Figure 8. Mechanism for centriole-to-centrosome conversion is conserved in human cells

(a-c) U2OS cells immunostained to reveal acetylated tubulin (ac-tub), DNA (by DAPI), and Cep135 (a), Cep295 (b) or Cep152 (c, antibody against C-terminus). Centrioles from different stages of centrosome cycle (engaged, disengaged and undergoing duplication) are shown. Cep135 and Cep295 are recruited onto daughter centrioles (arrowheads) early in centriole assembly; Cep152 is only fully loaded when daughter disengages from mother. Cep135 strongly localizes to the proximal end of centriole within microtubule wall, and in some cases at the base of the wall (arrows). Cep295 closely surrounds proximal part of microtubule wall. (d, e) U2OS cells were transfected with control or Cep295 siRNA, synchronized to G2 and subjected to Western blotting (d) or immunostaining for Cep295 and γ-tubulin (e; γ-tub as centrosome marker). Overall Cep295 is reduced by 96% (d, * nonspecific band), and at centrosome by 73% (e, n=30 centrosomes each; error bars, mean +/− SD; ***, p<0.001 (two-tailed student’s t-test)). (f) U2OS cells were depleted of Cep295, synchronized to G2 and immunostained to reveal ac-tub, Cep152 (antibody to N-terminus) and DNA. Note: newly disengaged daughter fails to load Cep152 when Cep295 is depleted (middle panel), correlating with failure of duplication (lower panel; arrowhead, daughter centriole.) (g, h) U2OS cells were transfected with control or Cep135 siRNA, synchronized to G2 and subjected to Western blotting (g) or immunostaining to reveal Cep135 and γ-tubulin (h). Overall Cep135 level is reduced by 99% (g, * nonspecific band), and at centrosome by 89% (h, n=30 centrosomes each; error bars, mean +/− SD; ***, p<0.001 (two-tailed student’s t-test)). Overall Cep295 level is not affected by Cep135 depletion (g). (i) U2OS cells were depleted of Cep135, synchronized to G2 and immunostained to reveal ac-tub, Cep152 (antibody to N-terminus) and DNA. Newly disengaged daughter fails to load Cep152 when Cep135 is depleted. (j) U2OS cells treated as in (i) were immunostained to reveal Cep295 and γ-tubulin. Note: intensity of Cep295 at centrosome is reduced by 82% following Cep135 depletion (n=30 centrosomes each; error bars, mean +/− SD; ***, p<0.001 (two-tailed student’s t-test)). Scale bars, 5 μm for complete images and 1 μm for magnified centrioles.

Dataset entries -
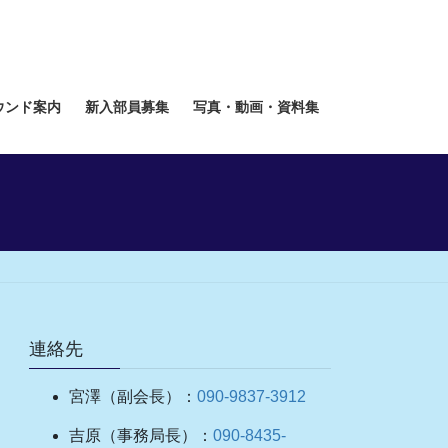
ウンド案内
新入部員募集
写真・動画・資料集
連絡先
宮澤（副会長）：
090-9837-3912
吉原（事務局長）：
090-8435-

Required work -
According to the figure legend on centriole-to-centrosome conversion, by what percentage is the intensity of Cep295 at the centrosome reduced following Cep135 depletion?

Expected output -
It is reduced by 82%.